Well Suited (Red Lipstick Coalition #4)(83)
Sparrow’s face was pinched with worry. “I think she’s in labor.”
Katherine shot her a look. “I am not in labor. I am not supposed to go into labor for three weeks. Three full weeks.”
“These things happen,” her mom assured her, placing a small hand on her back.
“Not to me they don’t—ah!” She doubled over, hanging on to my arm.
“We’re going to the hospital,” I commanded.
Katherine’s expression was petulant. “No, we are not. I am not having this baby yet. I am not in labor. It’s just stress. I need a glass of water and to lie down. That’s all.” She dragged in a breath deep enough that her nostrils almost stuck together.
“Kate—”
“I am not in labor!” she shrieked, edging hysteria without warning. “I haven’t even lost my mucus plug! I have a list, Theo. I have a list and it’s not checked off and I’m supposed to have three whole weeks. It’s not happening now. It’s not!”
I pulled her into my arms, deciding the first thing I needed to do was calm her down. “Okay. It’s not happening now.”
“Thank you,” she said miserably against my chest.
A man I’d never seen before appeared next to Sparrow with a glass of water in his hand and a ponytail that would have made Tommy Chong green with envy.
“For Katie,” he said with a lazy smile. His glasses were tinted, but I was eighty-nine percent certain he was high. “I’m Dave. Niceta meetcha.”
I took his hand with numb detachment and pumped it once.
The bedlam swirled around us—people and sirens and my injured mother, Katherine’s mother, and her father, who’d come without warning. And in my arms was my Kate, crying and groaning and most likely about to have our baby.
There was nothing to do but get shit done.
I scooped Katherine up and carried her to the couch. Gave her a glass of water. Pulled a paramedic aside and asked her to check Katherine out.
When the EMT and I made it back to the couch, Katherine’s face was pink as she tried to sit, a task made difficult by her stretched-out abdominal muscles.
“Lie down, Kate,” I soothed, smoothing her hair.
“I…” Her face opened up like a storm shutter. “Oh no.”
I frowned. Katherine shifted. Sparrow lit up.
“Katie,” she said, “I think your water just broke.”
The look Katherine and I shared was heavy with a thousand words in the span of a heartbeat.
And I held her hands and glanced at the paramedic.
“I think we’re gonna need another ambulance.”
30
Plato Says
Katherine “If your mom tries to light that sage one more time, I will have her permanently removed from the building,” the nurse said, eyeing my mother, who held her hands up in surrender.
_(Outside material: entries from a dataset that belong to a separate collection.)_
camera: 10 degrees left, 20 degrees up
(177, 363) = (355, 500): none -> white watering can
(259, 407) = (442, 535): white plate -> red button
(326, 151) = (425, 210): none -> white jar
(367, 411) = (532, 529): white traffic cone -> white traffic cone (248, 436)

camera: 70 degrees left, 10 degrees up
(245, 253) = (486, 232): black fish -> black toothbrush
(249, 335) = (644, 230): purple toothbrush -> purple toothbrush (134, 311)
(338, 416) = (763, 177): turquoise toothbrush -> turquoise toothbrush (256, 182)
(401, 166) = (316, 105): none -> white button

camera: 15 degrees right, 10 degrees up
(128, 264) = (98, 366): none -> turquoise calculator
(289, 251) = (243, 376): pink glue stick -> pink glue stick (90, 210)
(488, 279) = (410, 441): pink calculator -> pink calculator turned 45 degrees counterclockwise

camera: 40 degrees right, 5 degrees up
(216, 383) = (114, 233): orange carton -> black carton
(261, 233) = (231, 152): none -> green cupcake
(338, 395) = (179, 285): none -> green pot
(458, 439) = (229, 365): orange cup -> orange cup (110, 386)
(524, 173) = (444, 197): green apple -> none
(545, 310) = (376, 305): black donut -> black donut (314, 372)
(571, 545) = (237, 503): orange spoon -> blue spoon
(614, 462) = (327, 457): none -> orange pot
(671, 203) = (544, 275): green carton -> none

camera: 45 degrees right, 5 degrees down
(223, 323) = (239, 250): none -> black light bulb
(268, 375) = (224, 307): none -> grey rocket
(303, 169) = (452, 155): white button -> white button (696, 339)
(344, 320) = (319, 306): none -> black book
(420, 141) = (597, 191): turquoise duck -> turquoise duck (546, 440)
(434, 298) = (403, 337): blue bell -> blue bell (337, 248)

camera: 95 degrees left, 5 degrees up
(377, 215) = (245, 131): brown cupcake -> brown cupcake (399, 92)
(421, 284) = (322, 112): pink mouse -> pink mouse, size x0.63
“It would help. I’m just saying.”
The nurse rolled her eyes.
Commotion bustled around us as the nurses and a midwife broke down my hospital bed, converting it for delivery. I was a tangle of tubes and wires—from the IV in my arm and the epidural in my spine to the nodes stuck to my belly, monitoring my contractions, which had reached levels that my epidural could no longer mask.
Another one came, a wave of heat that slipped over my belly, tightening it against my will. I hunched forward, feeling the urge to bear down.
Push, my body said.
“Ah, ah, ah,” the nurse warned. “Hang on, Katherine—your doctor is on her way. She’s here. Just hold on a few minutes.”
Theo shot her a look. He had a hold of my hand, the leverage so solid and sure that it was almost enough to make me less afraid.
Almost.
It took everything I had to resist the urge, waiting impatiently through the contraction until it was gone. My mother was chanting something in a language that sounded Native American, shaking what looked like a maraca with turquoise and feathers dangling from the handle.
I gave Theo a look.
“Sparrow, could you get some more ice chips?” he asked.
“Sure, let me just finish this spell.”
“We could really use it now.”
She was close to pouting. “All right, but if I leave now, who knows what will happen,” she warned.
“We’ll take our chances,” he said with a smirk as she left the room, shaking her head with the little pitcher and her maraca in her hands.
I sighed, leaning back in the bed with a weary thump. “Thank you.”
He smoothed my hair from my face. “What do you need? What can I do?”
“I don’t even know. My head hurts.”
His big hand moved to my neck. “Here, let me.”
His thumb pressed into the tight muscles where my neck and shoulder joined. A noisy groan slipped out of me.
He pulled my hair out of its bun, which was hours old and probably looked like a rat’s nest. Another groan as his fingers slipped into my hair and massaged my scalp. I nearly wept at the pleasure.
Then another contraction came, and I nearly wept at that.
I curled forward, clamping his hand, putting my weight on it, which he bore without even moving. My chin pressed to my clavicle, and my eyes slammed shut. And the moment stretched out, the pain putting everything in the universe in a warp. Time didn’t exist in that space.